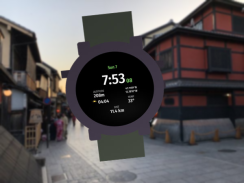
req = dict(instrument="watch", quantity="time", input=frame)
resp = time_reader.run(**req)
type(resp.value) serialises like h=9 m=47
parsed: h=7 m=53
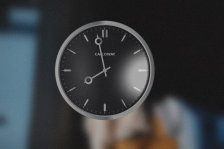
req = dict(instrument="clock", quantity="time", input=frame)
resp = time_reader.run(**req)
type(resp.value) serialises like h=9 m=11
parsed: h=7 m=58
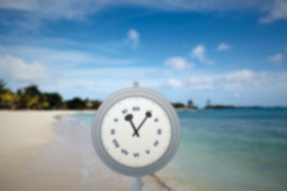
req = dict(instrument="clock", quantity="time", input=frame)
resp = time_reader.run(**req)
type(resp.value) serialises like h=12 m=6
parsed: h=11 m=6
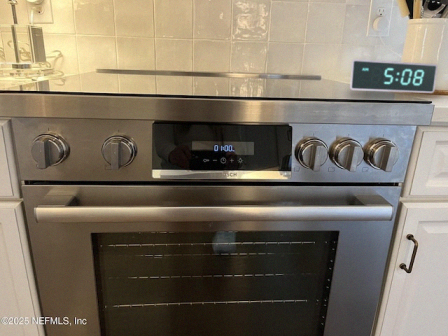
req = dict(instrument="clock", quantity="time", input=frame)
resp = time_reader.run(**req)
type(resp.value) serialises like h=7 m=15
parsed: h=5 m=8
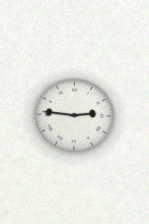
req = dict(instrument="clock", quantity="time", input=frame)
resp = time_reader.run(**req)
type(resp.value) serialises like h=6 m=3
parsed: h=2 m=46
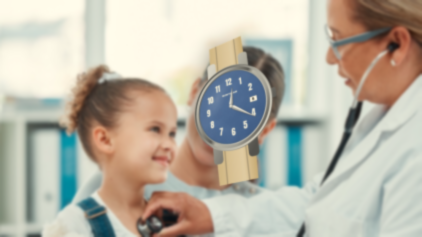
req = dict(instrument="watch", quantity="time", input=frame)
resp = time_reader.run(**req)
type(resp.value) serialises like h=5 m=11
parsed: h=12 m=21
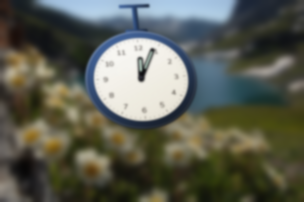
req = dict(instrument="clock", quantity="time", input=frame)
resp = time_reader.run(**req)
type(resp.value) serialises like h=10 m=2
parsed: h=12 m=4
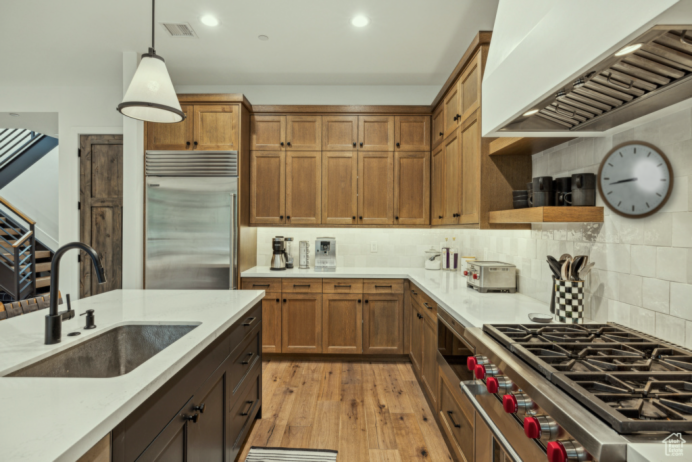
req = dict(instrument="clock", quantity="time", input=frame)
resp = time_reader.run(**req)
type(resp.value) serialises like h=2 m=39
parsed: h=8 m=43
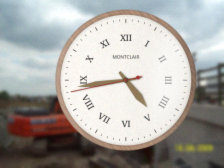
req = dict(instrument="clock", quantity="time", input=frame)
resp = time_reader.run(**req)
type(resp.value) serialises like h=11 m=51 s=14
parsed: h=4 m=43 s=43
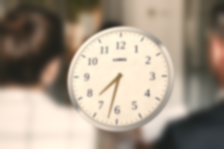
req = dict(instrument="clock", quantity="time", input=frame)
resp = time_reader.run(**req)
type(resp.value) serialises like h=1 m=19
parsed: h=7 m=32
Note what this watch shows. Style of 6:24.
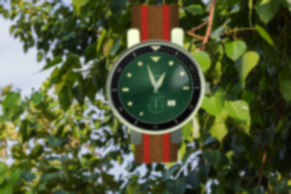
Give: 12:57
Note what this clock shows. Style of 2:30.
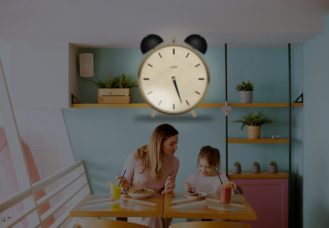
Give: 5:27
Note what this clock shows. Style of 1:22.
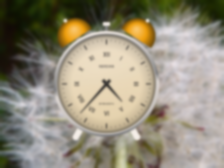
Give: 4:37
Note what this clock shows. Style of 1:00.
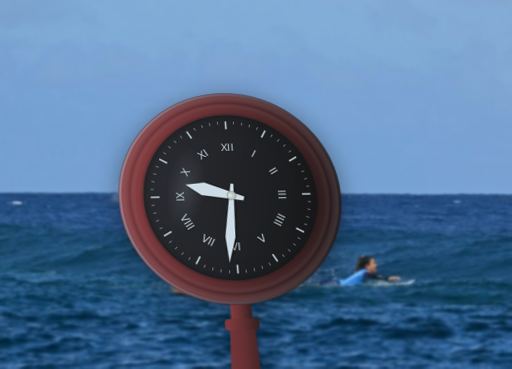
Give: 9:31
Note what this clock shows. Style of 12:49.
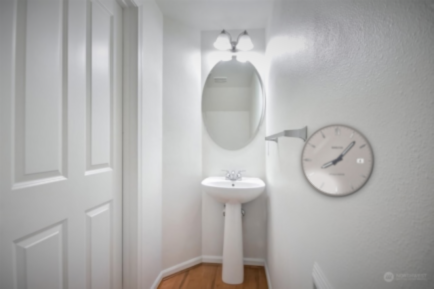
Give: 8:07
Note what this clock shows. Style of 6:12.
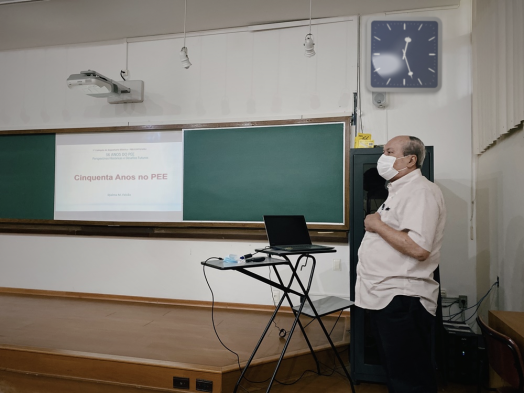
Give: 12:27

+++

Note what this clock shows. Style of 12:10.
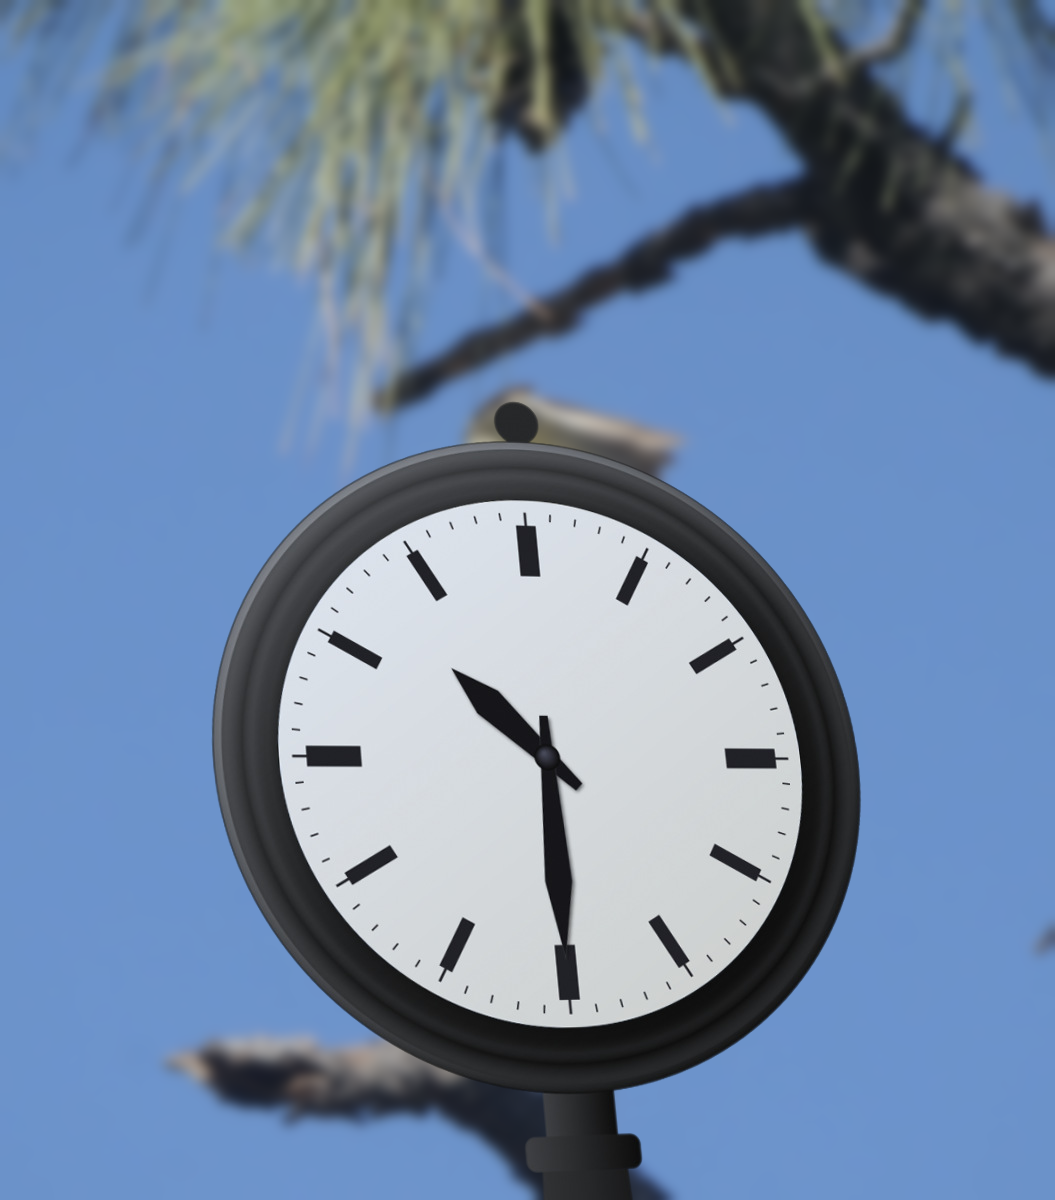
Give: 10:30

+++

#### [Task brief]
Please show every line above that contains the word "parsed".

#### [In response]
parsed: h=7 m=53
parsed: h=7 m=58
parsed: h=11 m=6
parsed: h=5 m=8
parsed: h=2 m=46
parsed: h=12 m=21
parsed: h=12 m=4
parsed: h=8 m=43
parsed: h=4 m=43 s=43
parsed: h=7 m=32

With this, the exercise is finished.